Dr. Janowczyk, who is also a member of the cancer imaging program at Case Comprehensive Cancer Center, says the user interface was built so that HistoQC can be used on a regular internet browser.

A tab-separated value file in which image metrics are saved can be loaded into the browser-based front-end or any type of statistical toolbox, such as Excel, allowing any type of analysis to be performed, Dr. Janowczyk explains. “You simply double click the file on the hard drive of your computer, it will open up a web browser, and you can see results there immediately. From there, the user can go in and manipulate the user interface, which shows all the metrics and thumbnail images in real time.” Now the user can look at, say, 1,000 slides in 15 to 20 minutes by scrolling through them. “This one’s good. This one’s bad. It becomes a very efficient process.”
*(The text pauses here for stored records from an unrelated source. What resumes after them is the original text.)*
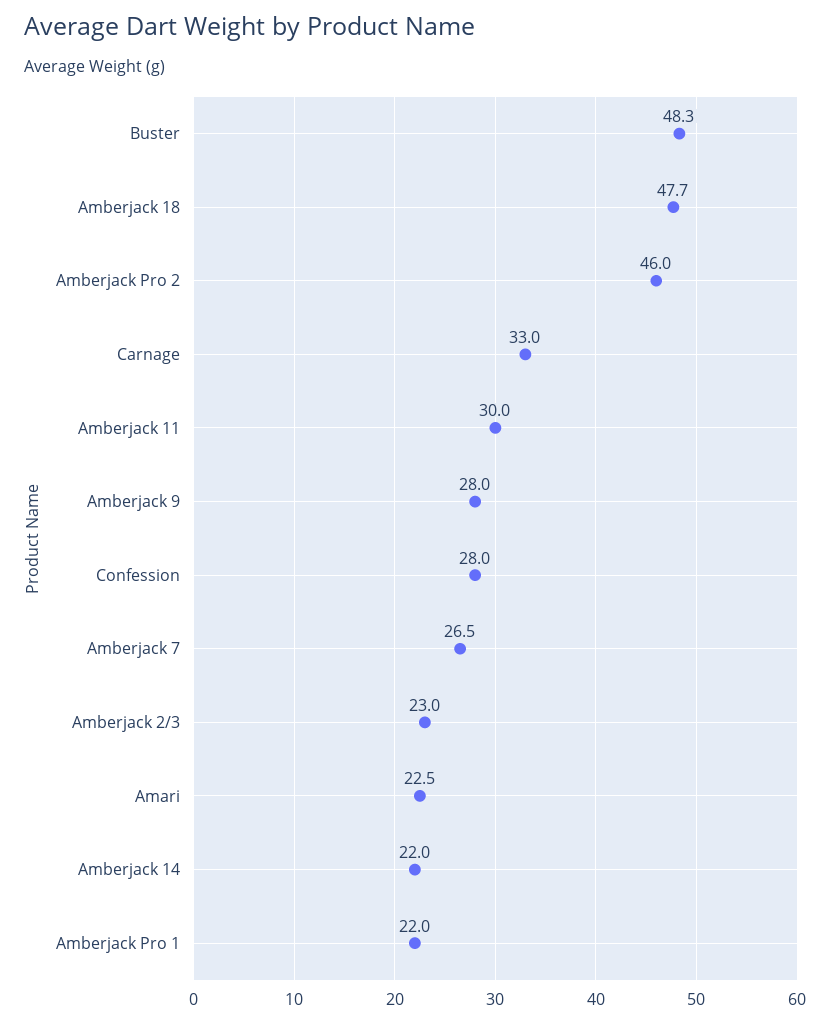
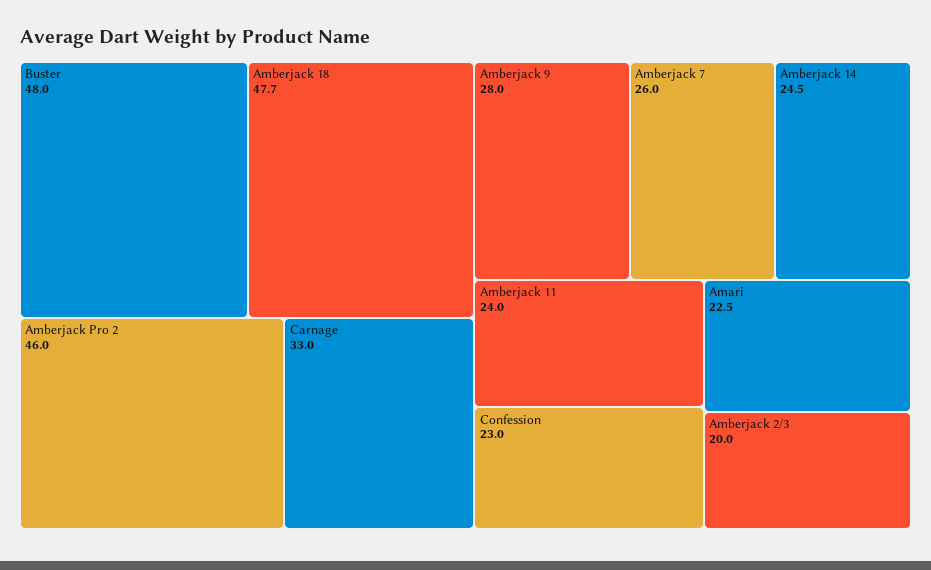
Buster: 48.3 -> 48
Amberjack 11: 30 -> 24
Confession: 28 -> 23
Amberjack 7: 26.5 -> 26
Amberjack 2/3: 23 -> 20
Amberjack 14: 22 -> 24.5
Amberjack Pro 1: 22 -> none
For clinical use, he says, as soon as a slide is scanned, it can be run through HistoQC and the quality can be evaluated before the pathologist sees it. “We can determine much sooner in the workflow if a slide is of bad quality. It doesn’t have to go to the pathologist to get rejected,” which means that “the large feedback loop becomes very, very small.” Work has begun at a number of hospitals in this regard, he says. “The limitation is that you need to have a digital clinical workflow in place to take advantage of these types of digital tools.”

Further, Dr. Janowczyk says security is built into the design. “There’s no connection to the internet whatsoever, so you can use it with nonanonymized, confidential patient data. Everything is self-contained.”

A comparison of HistoQC against manual QC by two pathologists on 450 images revealed an average agreement of more than 95 percent.

HistoQC got its start when Dr. Janowczyk had an idea for an unrelated study and turned to the repository of slides available through The Cancer Genome Atlas of the National Cancer Institute. “TCGA has about 30,000 slides, all free and publicly available and accompanied by a lot of data. It’s a very rich resource,” he notes. He found about 600 slides he could use for the study he wanted to do. “I was thrilled because I didn’t have to find new patients. These patients already exist, and they’ve already provided ethics approval.”

When he downloaded the 600 slides and started to look at them, Dr. Janowczyk could see that many were of lower quality and unsuitable for the study. “These slides were never really intended for analysis with computer algorithms. The cohort wasn’t designed for you to compute directly on the slide itself. They built it to the standard for human pathologists, who are robust to quality control problems.”

About 10 percent of the slides were not suitable for computer analysis, “which isn’t bad,” he says. “That’s about the norm.”

“But if it takes just one minute to look at 600 slides, you’ve already lost 10 hours. Right then I realized we need a way to look at slides more efficiently and identify parts of slides that are good and bad quality. Sometimes half of the slide may be bad but the other half acceptable,” he says.

In years past, when data sets were smaller, quality controlling of the images could be done manually, he says. With digital scanners increasingly prevalent, larger repositories are being constructed, resulting in more digital slides at a faster rate than ever before, so “it’s just not feasible anymore.”

“These same large cohorts are where the statistical power for our studies comes from. That’s where we’ll be able to identify small, nuanced biological signal. So we must be well positioned to take advantage of this increasingly massive amount of information.”